03 Agustus 2024
12:05 WIB
IDI Ingatkan Dampak Pemerintah Legalkan Aborsi
Pemerintah legalkan aborsi secara bersyarat. IDI sebut, aborsi tindakan medis yang tak lepas dari risiko.
Penulis: Ananda Putri Upi Mawardi
Editor: Leo Wisnu Susapto
Ilustrasi aborsi. Shutterstock/dok.
JAKARTA - Pengurus Besar Ikatan Dokter Indonesia (PB IDI) mengatakan, aborsi merupakan tindakan berisiko meskipun aborsi bersyarat sudah dilegalkan oleh pemerintah. PB IDI menegaskan, aborsi merupakan tindakan medis dan seluruh tindakan medis memiliki risiko masing-masing.
"(Risiko) pertama ya pendarahan, kedua infeksi, ketiga mungkin dari faktor-faktor pembiusan, keempat ya trauma-trauma psikologis," ujar Ketua Bidang Legislasi dan Advokasi PB IDI, Ari Kusuma Januarto, dalam konferensi pers daring, Jumat (2/8).
Dia menjelaskan, risiko itu akan semakin besar jika aborsi dilakukan saat usia kehamilan semakin tua. Lalu, jika terjadi luka dalam proses aborsi, hal itu akan berpengaruh pada kehamilan selanjutnya. Meski begitu, perempuan yang melakukan aborsi tetap punya kemungkinan untuk hamil lagi.

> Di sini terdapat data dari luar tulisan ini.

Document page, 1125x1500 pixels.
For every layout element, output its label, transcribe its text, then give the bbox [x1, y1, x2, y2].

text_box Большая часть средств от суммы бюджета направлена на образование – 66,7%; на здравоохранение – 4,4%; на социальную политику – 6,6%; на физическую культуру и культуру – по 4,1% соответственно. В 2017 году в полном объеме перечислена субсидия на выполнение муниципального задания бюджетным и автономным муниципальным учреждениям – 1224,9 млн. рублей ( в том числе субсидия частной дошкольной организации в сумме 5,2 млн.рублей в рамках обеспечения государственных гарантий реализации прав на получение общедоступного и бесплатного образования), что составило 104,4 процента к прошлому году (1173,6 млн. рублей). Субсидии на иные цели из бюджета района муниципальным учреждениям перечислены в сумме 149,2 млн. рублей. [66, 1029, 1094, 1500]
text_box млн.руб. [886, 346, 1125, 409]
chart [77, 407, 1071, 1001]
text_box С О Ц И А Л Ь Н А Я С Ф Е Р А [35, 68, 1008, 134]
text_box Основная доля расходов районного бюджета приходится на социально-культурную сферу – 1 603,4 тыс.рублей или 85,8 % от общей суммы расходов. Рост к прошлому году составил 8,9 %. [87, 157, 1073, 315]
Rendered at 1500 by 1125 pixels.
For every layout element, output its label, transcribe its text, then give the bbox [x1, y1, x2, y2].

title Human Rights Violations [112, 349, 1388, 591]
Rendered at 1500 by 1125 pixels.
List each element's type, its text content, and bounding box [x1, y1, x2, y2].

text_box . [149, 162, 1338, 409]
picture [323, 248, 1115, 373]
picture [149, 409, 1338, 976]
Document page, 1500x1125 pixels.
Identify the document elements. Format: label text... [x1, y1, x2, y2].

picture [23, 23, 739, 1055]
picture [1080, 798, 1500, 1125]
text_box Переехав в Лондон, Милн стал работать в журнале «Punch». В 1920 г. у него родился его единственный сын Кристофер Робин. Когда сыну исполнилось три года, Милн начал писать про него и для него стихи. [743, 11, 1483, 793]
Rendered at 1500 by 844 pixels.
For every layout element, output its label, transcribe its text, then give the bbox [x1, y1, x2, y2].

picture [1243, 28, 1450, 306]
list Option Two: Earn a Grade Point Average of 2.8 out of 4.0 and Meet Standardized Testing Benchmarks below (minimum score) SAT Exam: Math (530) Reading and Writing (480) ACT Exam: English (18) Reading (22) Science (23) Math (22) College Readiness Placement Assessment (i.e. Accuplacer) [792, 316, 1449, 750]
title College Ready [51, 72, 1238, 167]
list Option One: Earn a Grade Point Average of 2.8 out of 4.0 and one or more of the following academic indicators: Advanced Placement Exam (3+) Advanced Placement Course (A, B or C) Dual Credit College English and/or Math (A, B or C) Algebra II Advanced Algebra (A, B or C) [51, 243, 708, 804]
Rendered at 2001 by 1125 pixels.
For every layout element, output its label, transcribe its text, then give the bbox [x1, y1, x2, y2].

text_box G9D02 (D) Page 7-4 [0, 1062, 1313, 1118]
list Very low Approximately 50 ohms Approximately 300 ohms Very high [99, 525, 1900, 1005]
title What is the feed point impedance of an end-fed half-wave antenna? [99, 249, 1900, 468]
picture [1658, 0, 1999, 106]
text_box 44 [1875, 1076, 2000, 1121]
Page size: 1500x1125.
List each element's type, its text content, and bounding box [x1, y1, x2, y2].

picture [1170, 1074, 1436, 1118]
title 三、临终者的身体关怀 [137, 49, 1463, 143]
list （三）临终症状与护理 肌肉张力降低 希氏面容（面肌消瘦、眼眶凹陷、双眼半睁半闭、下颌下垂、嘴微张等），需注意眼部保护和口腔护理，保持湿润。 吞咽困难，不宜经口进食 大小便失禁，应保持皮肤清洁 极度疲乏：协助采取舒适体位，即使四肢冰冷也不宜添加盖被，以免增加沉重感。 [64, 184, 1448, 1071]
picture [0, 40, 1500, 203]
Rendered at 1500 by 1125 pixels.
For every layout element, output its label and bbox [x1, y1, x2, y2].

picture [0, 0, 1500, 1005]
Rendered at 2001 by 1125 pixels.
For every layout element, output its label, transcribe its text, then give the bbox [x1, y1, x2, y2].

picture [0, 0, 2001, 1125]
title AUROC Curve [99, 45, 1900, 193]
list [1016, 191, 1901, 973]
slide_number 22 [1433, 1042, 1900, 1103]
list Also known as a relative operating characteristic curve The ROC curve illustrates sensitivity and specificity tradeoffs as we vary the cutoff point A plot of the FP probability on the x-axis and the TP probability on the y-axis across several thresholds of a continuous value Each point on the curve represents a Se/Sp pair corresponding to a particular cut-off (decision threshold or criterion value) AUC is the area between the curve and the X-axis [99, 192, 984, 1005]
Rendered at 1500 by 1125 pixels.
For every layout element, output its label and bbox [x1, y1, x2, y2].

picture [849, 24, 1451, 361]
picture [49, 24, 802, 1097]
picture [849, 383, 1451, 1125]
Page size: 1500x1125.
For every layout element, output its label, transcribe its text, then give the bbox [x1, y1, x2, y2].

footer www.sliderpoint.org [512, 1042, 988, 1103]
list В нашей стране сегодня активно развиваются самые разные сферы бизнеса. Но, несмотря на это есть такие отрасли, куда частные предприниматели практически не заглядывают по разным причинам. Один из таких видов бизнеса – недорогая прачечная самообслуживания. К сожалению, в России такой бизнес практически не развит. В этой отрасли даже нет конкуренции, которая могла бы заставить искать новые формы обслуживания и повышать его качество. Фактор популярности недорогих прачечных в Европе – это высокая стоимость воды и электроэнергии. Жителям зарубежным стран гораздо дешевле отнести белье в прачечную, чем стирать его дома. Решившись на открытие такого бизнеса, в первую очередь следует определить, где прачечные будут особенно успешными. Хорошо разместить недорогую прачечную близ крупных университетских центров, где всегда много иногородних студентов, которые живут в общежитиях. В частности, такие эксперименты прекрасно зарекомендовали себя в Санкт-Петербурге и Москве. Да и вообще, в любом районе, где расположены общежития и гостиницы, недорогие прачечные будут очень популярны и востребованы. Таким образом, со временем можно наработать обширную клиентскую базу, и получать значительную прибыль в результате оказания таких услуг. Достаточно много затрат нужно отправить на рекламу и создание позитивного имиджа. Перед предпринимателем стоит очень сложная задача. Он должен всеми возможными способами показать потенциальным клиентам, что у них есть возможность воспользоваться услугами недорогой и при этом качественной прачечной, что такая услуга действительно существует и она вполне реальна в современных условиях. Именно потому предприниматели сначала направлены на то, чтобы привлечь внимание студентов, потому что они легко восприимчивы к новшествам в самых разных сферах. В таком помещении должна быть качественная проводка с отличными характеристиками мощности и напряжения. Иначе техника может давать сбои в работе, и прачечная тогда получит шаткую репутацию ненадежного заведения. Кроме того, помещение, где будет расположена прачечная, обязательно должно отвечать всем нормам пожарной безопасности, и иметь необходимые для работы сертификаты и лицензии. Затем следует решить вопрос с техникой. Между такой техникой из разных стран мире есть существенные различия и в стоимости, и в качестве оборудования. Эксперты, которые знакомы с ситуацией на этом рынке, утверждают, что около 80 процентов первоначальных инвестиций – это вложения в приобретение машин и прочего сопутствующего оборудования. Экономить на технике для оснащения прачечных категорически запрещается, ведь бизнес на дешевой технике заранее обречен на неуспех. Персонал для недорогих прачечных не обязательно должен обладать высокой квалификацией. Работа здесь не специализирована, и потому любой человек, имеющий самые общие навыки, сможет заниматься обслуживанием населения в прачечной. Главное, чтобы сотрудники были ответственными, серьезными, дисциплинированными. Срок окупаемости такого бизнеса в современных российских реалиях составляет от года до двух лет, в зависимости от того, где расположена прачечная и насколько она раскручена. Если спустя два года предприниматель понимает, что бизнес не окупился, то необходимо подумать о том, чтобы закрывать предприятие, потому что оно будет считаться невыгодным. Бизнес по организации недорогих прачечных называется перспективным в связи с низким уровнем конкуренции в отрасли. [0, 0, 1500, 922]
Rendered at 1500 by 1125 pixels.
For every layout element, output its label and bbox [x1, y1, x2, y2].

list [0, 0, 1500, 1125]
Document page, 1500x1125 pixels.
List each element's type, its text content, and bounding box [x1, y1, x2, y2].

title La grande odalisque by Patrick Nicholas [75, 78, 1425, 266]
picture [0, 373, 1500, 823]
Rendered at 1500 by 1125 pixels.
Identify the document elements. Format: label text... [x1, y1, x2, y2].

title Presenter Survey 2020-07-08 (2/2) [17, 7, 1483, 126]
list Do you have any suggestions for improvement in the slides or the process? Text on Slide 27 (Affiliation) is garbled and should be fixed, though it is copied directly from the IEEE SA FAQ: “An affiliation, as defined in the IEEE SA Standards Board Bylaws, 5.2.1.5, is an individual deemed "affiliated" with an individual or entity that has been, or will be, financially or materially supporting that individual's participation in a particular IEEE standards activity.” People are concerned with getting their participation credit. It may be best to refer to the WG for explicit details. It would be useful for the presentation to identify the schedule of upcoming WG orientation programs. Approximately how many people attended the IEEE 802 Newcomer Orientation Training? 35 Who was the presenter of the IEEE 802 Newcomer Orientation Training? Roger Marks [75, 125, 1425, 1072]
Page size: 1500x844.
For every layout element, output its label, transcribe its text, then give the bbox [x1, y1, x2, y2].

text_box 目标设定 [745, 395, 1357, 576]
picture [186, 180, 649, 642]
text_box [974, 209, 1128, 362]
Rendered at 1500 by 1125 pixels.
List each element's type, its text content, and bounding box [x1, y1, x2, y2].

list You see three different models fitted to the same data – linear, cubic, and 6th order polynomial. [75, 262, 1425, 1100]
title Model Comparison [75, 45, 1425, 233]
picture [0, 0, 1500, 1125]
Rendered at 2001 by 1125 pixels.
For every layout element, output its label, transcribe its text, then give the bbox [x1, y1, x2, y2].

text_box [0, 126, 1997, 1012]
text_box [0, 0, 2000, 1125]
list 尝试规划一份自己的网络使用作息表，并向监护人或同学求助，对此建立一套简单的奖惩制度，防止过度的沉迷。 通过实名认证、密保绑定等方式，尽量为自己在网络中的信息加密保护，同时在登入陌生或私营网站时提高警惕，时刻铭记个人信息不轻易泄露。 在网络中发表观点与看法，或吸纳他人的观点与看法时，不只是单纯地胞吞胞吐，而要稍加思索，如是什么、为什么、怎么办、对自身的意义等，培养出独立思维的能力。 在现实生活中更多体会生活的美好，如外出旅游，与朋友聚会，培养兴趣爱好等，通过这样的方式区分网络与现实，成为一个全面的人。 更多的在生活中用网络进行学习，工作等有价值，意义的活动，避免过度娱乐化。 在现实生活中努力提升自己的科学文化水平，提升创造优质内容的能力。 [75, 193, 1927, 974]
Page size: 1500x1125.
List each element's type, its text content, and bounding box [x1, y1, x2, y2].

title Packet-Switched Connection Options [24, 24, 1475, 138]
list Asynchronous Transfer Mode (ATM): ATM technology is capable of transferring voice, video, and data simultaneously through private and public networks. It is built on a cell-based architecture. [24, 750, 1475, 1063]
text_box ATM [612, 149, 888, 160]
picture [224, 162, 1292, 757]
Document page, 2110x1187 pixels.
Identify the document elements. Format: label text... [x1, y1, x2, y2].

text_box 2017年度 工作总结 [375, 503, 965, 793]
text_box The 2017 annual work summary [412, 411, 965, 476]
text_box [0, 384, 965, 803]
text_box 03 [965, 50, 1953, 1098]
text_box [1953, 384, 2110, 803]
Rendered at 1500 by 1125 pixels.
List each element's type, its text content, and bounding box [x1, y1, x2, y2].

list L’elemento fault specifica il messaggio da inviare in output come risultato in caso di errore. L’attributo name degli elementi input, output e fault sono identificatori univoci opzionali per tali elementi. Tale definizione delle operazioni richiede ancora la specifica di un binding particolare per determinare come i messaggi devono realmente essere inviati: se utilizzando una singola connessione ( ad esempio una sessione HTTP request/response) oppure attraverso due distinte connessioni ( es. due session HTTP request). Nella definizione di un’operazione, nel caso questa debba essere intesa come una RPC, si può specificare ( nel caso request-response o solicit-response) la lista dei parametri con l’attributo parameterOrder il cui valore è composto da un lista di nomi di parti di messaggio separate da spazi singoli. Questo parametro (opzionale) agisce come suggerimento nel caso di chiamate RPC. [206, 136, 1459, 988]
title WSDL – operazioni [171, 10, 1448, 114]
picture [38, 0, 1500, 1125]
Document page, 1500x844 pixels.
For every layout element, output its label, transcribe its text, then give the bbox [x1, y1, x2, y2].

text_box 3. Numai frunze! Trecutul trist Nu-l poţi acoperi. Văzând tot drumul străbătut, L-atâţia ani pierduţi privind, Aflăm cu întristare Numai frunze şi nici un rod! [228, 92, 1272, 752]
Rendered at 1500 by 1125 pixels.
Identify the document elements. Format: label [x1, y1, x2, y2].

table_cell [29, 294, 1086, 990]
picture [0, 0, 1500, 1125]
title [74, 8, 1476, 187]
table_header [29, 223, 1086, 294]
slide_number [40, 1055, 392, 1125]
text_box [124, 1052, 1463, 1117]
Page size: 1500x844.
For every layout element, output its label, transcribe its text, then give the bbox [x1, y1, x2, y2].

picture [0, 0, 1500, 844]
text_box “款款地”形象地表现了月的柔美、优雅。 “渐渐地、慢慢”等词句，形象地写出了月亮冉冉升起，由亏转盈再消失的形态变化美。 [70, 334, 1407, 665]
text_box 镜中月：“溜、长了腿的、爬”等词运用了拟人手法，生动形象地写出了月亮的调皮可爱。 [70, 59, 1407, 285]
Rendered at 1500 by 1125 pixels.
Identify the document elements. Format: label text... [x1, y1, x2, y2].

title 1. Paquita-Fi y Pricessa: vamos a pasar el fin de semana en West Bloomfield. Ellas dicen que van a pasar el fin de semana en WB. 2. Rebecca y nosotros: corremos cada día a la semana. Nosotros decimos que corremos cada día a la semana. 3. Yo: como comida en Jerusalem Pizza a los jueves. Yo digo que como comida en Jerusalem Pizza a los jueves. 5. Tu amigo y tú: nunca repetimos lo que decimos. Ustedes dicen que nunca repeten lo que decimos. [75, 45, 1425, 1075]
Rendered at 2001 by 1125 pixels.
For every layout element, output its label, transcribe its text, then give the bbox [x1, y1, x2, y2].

Selain itu, lanjut Ari, beberapa kondisi medis meningkatkan risiko aborsi pada perempuan. Misalnya, perempuan dengan riwayat infeksi, diabetes, hipertensi, atau berusia di atas 35 hingga 40 tahun.
Baca: Pemerintah Izinkan Aborsi Bersyarat
Oleh karena itu, Ari menegaskan aborsi bersyarat tidak boleh dilakukan sembarangan. Layanan aborsi harus dilakukan oleh orang-orang yang berkompeten seperti dokter kandungan, tenaga medis atau tenaga kesehatan yang diberi pelatihan, psikiater, dan psikolog klinis. Layanan juga harus dilakukan di fasilitas yang memadai.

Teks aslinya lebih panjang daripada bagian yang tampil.